Yard Act feat. Elton John – 100% Endurance Review

The rise and rise of Yard Act have seen them leap from a David Thewlis music video to an Elton John collaboration in just a few short months. 100% Endurance has been a catalyst that grows and grows with some surprising results. No less surprising is the collaboration between John and Yard Act, although the former is no stranger to weird and wonderful collaborations. Queens of the Stone Age delighted the six-time Grammy winner on their track Fairweather Friends. Yard Act employ John in a similar fashion, with backing vocals and piano quite the forte for the legendary singer, who lends James Smith and company a hand with a resoundingly unique interpretation of a track barely a year on from its release.  
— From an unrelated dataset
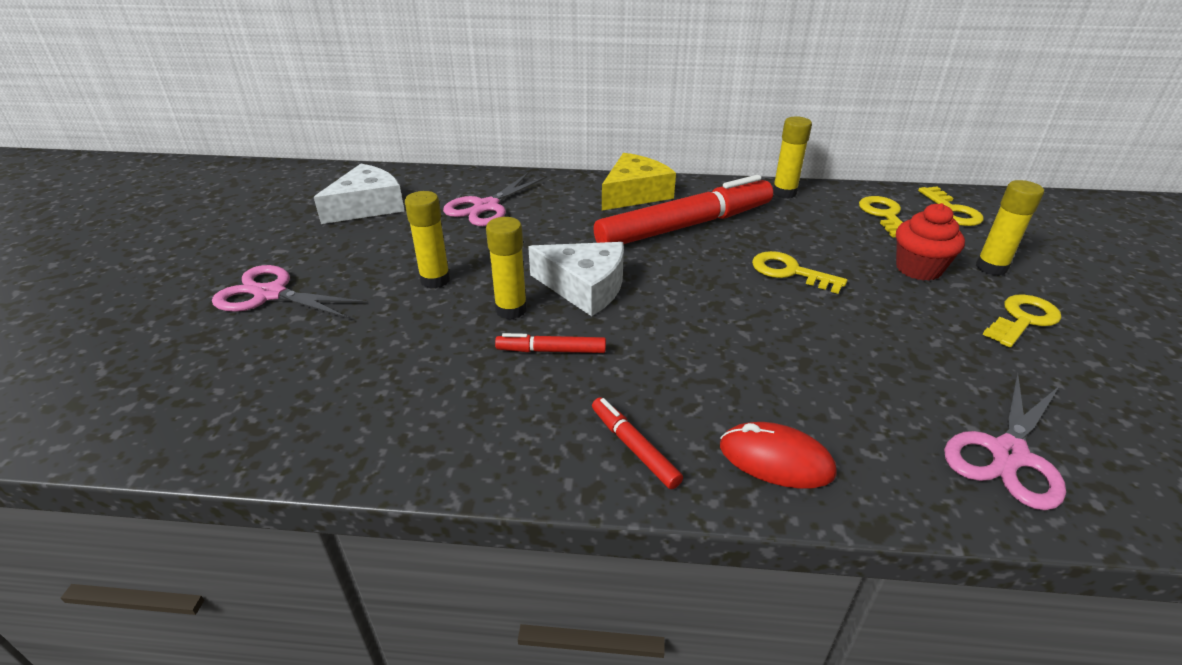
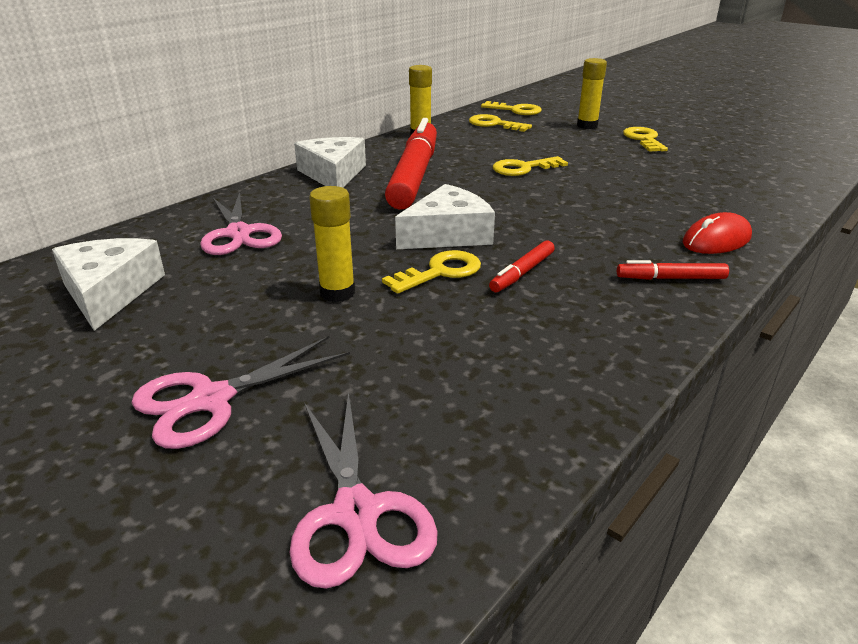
camera: 55 degrees left, 5 degrees down
yellow glue stick [486,217,527,319] -> yellow key [382,250,481,294]
yellow cheese [602,153,676,210] -> white cheese [294,137,366,188]
red cupcake [896,203,965,281] -> none
pink scissors [944,373,1066,510] -> pink scissors moved to [289,392,438,589]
Slower the tempo, mightier the lyrics. Yard Act enlist Elton on piano and follow suit with some slower moods and effective laments that are miles apart from the meaning of the original version. Smith’s lyrics are given more presence, layered on top of some quieter drum beats and bass riffs. That does not, naturally, mean they are any less Yard Act. Shaking guitar strums from Sam Shipstone pull the track together and provide an excellent bridge for Elton to lay down some crucial piano keys. John is the key to unlocking this lowdown version, naturally, but it is the restraint Yard Act has in his utilisation on the track that makes this an excellent piece. 
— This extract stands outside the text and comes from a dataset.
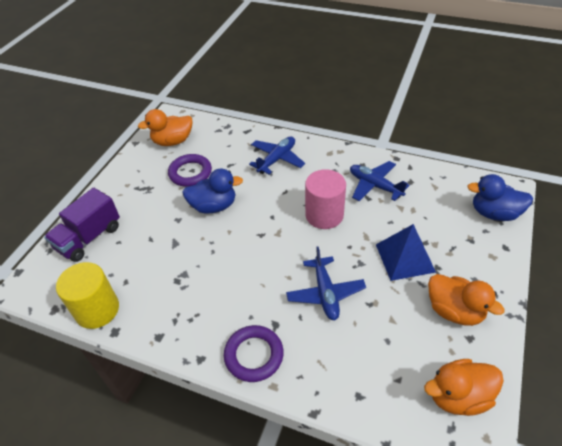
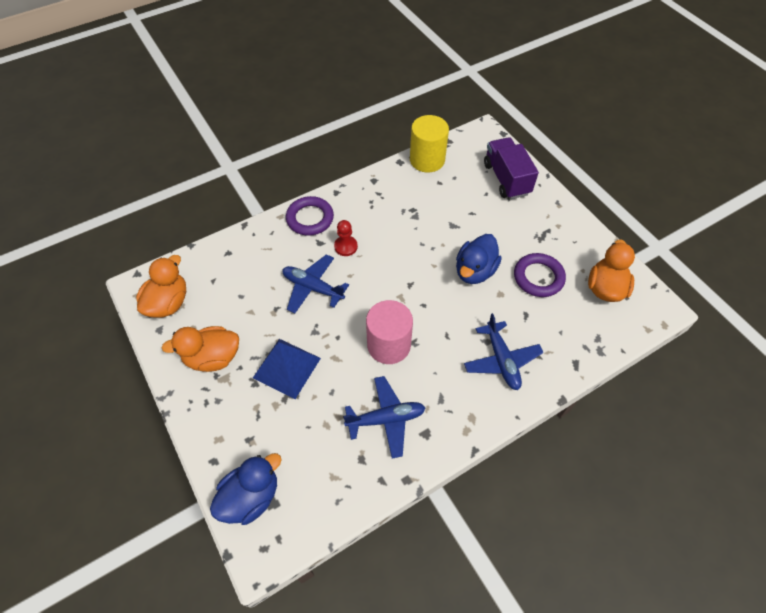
camera: 125 degrees right, 10 degrees up
none -> red pawn [334,220,358,256]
It would have been easy to mark Elton as the lead on the track, but the best collaborations are managed in small doses. “I’ve had more hits than I’ve had hot dinners,” John quips. That is, more or less, the biggest change in the track because it gives James something new, something exciting to talk of. He questions whether hits and stats are “how we define life’s winners,” in another nugget of wisdom from the Leeds-based band. String effects for the big blowout coda give 100% Endurance a David Arnold escapism feel, a James Bond theme tune in the making, striking the orchestral nature with that cutting guitar lingering under the surface. It’s a beautiful pairing, as is John and James’ vocal collaboration.  
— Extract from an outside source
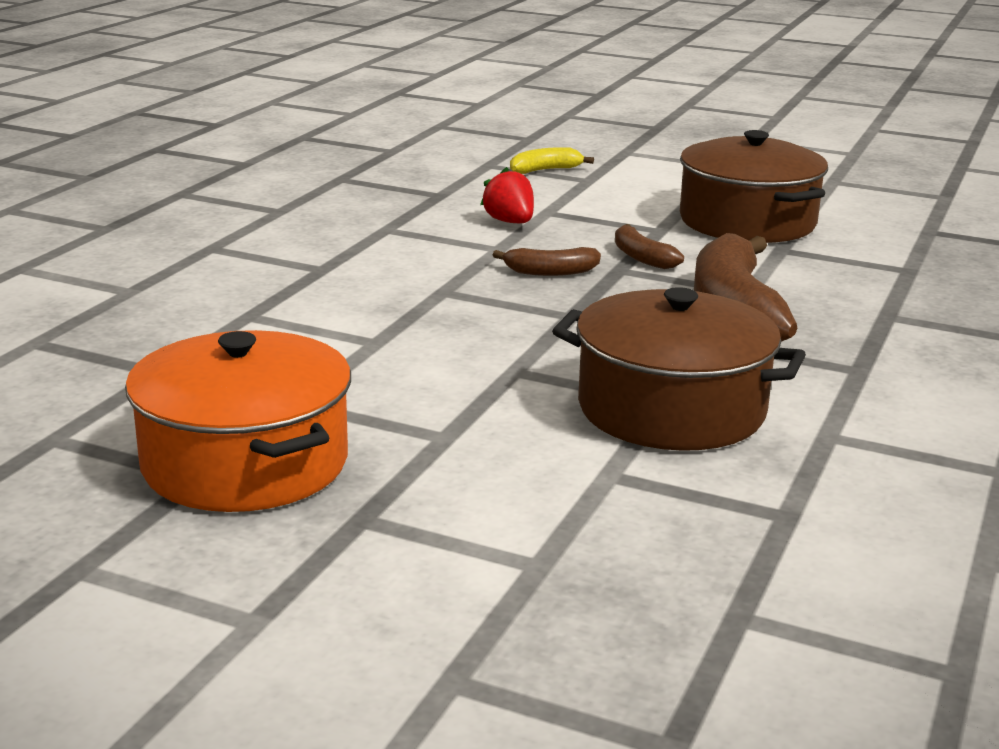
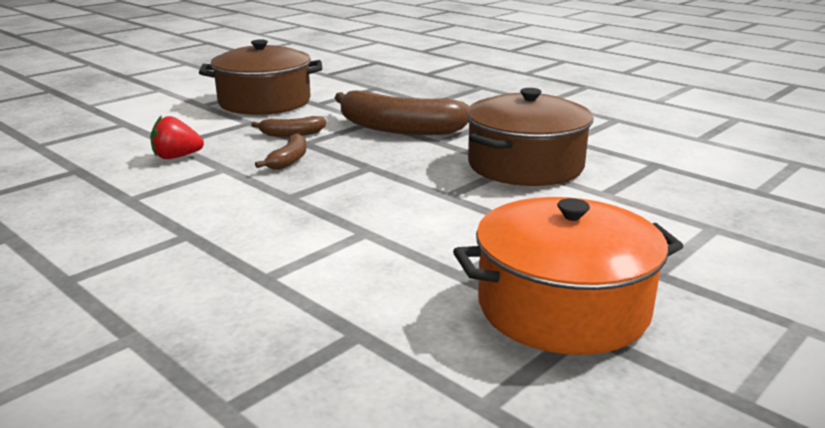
camera: 70 degrees left, 0 degrees up
yellow banana [510,147,594,174] -> none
The Rocketman’s added touch to 100% Endurance is stunning and it is a credit to Yard Act that a change in pace and instrumental can have such a massive effect on the feeling of a track. 100% Endurance turns from post-hangover fear to delightfully reminiscent chastising of hits and measured metrics with some charming flourishes. Slight lyrical changes open a new door to what Yard Act perceive of the world around them. It’s a credit to their lyrical talents that such a small change can be as wildly impactful and crucially different than the original version of 100% Endurance. As wild and strange a collaboration as Lou Reed and Metallica (thankfully more successful for John and James), as workable and exciting as Jarvis Cocker and Discodeine, 100% Endurance gets a new lease of life despite being nowhere close to its last legs of playlist decay.